(Entries supplied begins)

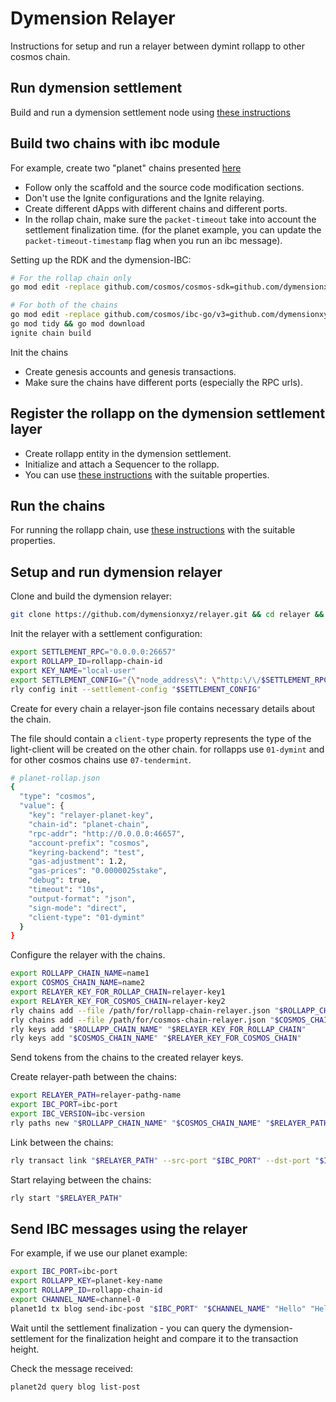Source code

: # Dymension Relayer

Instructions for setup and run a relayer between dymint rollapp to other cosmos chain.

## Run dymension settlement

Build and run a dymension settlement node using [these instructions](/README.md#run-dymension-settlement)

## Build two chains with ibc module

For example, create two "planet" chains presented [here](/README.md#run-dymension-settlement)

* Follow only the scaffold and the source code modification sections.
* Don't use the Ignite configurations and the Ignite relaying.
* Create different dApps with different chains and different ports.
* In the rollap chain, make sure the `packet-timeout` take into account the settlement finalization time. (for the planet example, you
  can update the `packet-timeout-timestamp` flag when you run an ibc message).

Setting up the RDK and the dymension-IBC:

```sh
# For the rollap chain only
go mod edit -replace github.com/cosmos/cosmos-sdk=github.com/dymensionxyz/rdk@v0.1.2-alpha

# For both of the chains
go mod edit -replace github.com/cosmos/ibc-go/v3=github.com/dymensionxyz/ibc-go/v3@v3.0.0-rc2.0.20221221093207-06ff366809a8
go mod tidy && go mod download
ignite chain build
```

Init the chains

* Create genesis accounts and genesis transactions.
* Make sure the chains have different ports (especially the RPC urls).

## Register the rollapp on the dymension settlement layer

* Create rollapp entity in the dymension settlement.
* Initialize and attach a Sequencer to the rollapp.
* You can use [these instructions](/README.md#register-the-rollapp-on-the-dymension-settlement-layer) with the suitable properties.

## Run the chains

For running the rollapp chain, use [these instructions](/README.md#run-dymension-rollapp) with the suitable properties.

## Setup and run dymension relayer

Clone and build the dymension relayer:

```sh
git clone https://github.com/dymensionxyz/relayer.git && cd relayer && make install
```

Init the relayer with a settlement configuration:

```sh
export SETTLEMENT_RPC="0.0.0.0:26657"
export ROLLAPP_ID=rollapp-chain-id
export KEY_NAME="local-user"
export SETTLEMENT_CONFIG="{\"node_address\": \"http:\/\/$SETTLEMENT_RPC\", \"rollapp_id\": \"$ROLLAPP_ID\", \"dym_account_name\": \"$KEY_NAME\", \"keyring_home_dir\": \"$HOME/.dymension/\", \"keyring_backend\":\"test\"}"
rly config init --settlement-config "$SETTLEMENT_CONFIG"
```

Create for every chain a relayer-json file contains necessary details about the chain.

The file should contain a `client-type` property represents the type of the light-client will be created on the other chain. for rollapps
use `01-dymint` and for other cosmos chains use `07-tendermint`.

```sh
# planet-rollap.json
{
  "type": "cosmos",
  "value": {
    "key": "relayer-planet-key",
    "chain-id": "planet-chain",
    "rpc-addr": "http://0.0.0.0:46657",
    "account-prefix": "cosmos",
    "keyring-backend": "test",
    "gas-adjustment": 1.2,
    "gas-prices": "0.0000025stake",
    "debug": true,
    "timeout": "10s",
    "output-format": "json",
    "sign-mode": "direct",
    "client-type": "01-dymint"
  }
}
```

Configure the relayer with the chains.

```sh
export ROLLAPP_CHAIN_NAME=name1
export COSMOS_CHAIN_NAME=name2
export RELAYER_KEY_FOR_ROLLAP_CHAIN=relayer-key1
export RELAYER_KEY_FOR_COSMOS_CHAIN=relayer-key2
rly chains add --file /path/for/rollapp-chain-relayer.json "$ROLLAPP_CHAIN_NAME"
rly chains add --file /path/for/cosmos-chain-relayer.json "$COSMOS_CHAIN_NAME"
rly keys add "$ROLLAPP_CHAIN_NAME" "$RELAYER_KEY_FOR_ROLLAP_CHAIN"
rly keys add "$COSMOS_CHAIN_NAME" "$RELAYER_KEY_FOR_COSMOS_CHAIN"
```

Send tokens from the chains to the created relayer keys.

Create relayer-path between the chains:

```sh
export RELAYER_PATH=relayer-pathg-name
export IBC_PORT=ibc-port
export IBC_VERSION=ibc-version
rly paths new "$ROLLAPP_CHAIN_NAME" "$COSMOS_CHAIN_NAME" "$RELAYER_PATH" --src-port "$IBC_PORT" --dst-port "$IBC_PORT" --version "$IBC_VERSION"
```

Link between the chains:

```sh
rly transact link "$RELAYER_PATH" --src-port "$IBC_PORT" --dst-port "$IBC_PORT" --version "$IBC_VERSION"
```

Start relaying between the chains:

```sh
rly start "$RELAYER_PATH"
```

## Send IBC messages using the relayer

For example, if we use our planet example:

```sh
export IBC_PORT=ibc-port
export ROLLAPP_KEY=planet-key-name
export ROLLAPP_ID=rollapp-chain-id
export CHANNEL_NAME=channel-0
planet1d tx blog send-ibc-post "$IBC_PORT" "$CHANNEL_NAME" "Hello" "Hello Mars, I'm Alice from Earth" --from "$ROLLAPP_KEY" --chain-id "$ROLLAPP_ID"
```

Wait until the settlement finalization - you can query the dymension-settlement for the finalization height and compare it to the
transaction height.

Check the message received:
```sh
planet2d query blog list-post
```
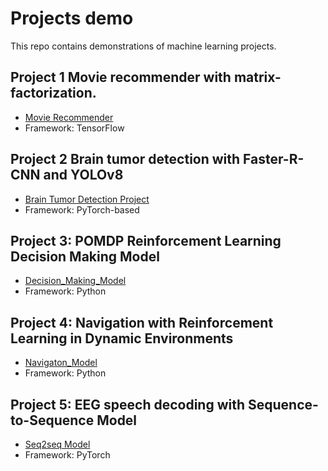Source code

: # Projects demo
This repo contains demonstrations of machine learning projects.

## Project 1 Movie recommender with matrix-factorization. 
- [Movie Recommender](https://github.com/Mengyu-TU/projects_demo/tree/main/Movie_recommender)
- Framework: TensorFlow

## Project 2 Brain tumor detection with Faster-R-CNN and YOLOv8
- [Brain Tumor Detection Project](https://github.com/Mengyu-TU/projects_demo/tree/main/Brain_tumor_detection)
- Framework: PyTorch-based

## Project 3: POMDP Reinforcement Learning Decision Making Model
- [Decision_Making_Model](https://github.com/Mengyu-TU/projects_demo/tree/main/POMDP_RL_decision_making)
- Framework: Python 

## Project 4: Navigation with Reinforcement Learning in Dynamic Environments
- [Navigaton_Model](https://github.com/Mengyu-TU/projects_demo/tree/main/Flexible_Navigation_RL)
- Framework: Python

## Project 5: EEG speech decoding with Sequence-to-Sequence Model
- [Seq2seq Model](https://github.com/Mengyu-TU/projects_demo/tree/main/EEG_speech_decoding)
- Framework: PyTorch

(Entries supplied ends)

* [What you should do]:
Return the lines of the data above in full and exactly, with no pictures.

* [Answer section]:
Source code

: # Dymension Relayer

Instructions for setup and run a relayer between dymint rollapp to other cosmos chain.

## Run dymension settlement

Build and run a dymension settlement node using [these instructions](/README.md#run-dymension-settlement)

## Build two chains with ibc module

For example, create two "planet" chains presented [here](/README.md#run-dymension-settlement)

* Follow only the scaffold and the source code modification sections.
* Don't use the Ignite configurations and the Ignite relaying.
* Create different dApps with different chains and different ports.
* In the rollap chain, make sure the `packet-timeout` take into account the settlement finalization time. (for the planet example, you
  can update the `packet-timeout-timestamp` flag when you run an ibc message).

Setting up the RDK and the dymension-IBC:

```sh
# For the rollap chain only
go mod edit -replace github.com/cosmos/cosmos-sdk=github.com/dymensionxyz/rdk@v0.1.2-alpha

# For both of the chains
go mod edit -replace github.com/cosmos/ibc-go/v3=github.com/dymensionxyz/ibc-go/v3@v3.0.0-rc2.0.20221221093207-06ff366809a8
go mod tidy && go mod download
ignite chain build
```

Init the chains

* Create genesis accounts and genesis transactions.
* Make sure the chains have different ports (especially the RPC urls).

## Register the rollapp on the dymension settlement layer

* Create rollapp entity in the dymension settlement.
* Initialize and attach a Sequencer to the rollapp.
* You can use [these instructions](/README.md#register-the-rollapp-on-the-dymension-settlement-layer) with the suitable properties.

## Run the chains

For running the rollapp chain, use [these instructions](/README.md#run-dymension-rollapp) with the suitable properties.

## Setup and run dymension relayer

Clone and build the dymension relayer:

```sh
git clone https://github.com/dymensionxyz/relayer.git && cd relayer && make install
```

Init the relayer with a settlement configuration:

```sh
export SETTLEMENT_RPC="0.0.0.0:26657"
export ROLLAPP_ID=rollapp-chain-id
export KEY_NAME="local-user"
export SETTLEMENT_CONFIG="{\"node_address\": \"http:\/\/$SETTLEMENT_RPC\", \"rollapp_id\": \"$ROLLAPP_ID\", \"dym_account_name\": \"$KEY_NAME\", \"keyring_home_dir\": \"$HOME/.dymension/\", \"keyring_backend\":\"test\"}"
rly config init --settlement-config "$SETTLEMENT_CONFIG"
```

Create for every chain a relayer-json file contains necessary details about the chain.

The file should contain a `client-type` property represents the type of the light-client will be created on the other chain. for rollapps
use `01-dymint` and for other cosmos chains use `07-tendermint`.

```sh
# planet-rollap.json
{
  "type": "cosmos",
  "value": {
    "key": "relayer-planet-key",
    "chain-id": "planet-chain",
    "rpc-addr": "http://0.0.0.0:46657",
    "account-prefix": "cosmos",
    "keyring-backend": "test",
    "gas-adjustment": 1.2,
    "gas-prices": "0.0000025stake",
    "debug": true,
    "timeout": "10s",
    "output-format": "json",
    "sign-mode": "direct",
    "client-type": "01-dymint"
  }
}
```

Configure the relayer with the chains.

```sh
export ROLLAPP_CHAIN_NAME=name1
export COSMOS_CHAIN_NAME=name2
export RELAYER_KEY_FOR_ROLLAP_CHAIN=relayer-key1
export RELAYER_KEY_FOR_COSMOS_CHAIN=relayer-key2
rly chains add --file /path/for/rollapp-chain-relayer.json "$ROLLAPP_CHAIN_NAME"
rly chains add --file /path/for/cosmos-chain-relayer.json "$COSMOS_CHAIN_NAME"
rly keys add "$ROLLAPP_CHAIN_NAME" "$RELAYER_KEY_FOR_ROLLAP_CHAIN"
rly keys add "$COSMOS_CHAIN_NAME" "$RELAYER_KEY_FOR_COSMOS_CHAIN"
```

Send tokens from the chains to the created relayer keys.

Create relayer-path between the chains:

```sh
export RELAYER_PATH=relayer-pathg-name
export IBC_PORT=ibc-port
export IBC_VERSION=ibc-version
rly paths new "$ROLLAPP_CHAIN_NAME" "$COSMOS_CHAIN_NAME" "$RELAYER_PATH" --src-port "$IBC_PORT" --dst-port "$IBC_PORT" --version "$IBC_VERSION"
```

Link between the chains:

```sh
rly transact link "$RELAYER_PATH" --src-port "$IBC_PORT" --dst-port "$IBC_PORT" --version "$IBC_VERSION"
```

Start relaying between the chains:

```sh
rly start "$RELAYER_PATH"
```

## Send IBC messages using the relayer

For example, if we use our planet example:

```sh
export IBC_PORT=ibc-port
export ROLLAPP_KEY=planet-key-name
export ROLLAPP_ID=rollapp-chain-id
export CHANNEL_NAME=channel-0
planet1d tx blog send-ibc-post "$IBC_PORT" "$CHANNEL_NAME" "Hello" "Hello Mars, I'm Alice from Earth" --from "$ROLLAPP_KEY" --chain-id "$ROLLAPP_ID"
```

Wait until the settlement finalization - you can query the dymension-settlement for the finalization height and compare it to the
transaction height.

Check the message received:
```sh
planet2d query blog list-post
```
Source code

: # Projects demo
This repo contains demonstrations of machine learning projects.

## Project 1 Movie recommender with matrix-factorization. 
- [Movie Recommender](https://github.com/Mengyu-TU/projects_demo/tree/main/Movie_recommender)
- Framework: TensorFlow

## Project 2 Brain tumor detection with Faster-R-CNN and YOLOv8
- [Brain Tumor Detection Project](https://github.com/Mengyu-TU/projects_demo/tree/main/Brain_tumor_detection)
- Framework: PyTorch-based

## Project 3: POMDP Reinforcement Learning Decision Making Model
- [Decision_Making_Model](https://github.com/Mengyu-TU/projects_demo/tree/main/POMDP_RL_decision_making)
- Framework: Python 

## Project 4: Navigation with Reinforcement Learning in Dynamic Environments
- [Navigaton_Model](https://github.com/Mengyu-TU/projects_demo/tree/main/Flexible_Navigation_RL)
- Framework: Python

## Project 5: EEG speech decoding with Sequence-to-Sequence Model
- [Seq2seq Model](https://github.com/Mengyu-TU/projects_demo/tree/main/EEG_speech_decoding)
- Framework: PyTorch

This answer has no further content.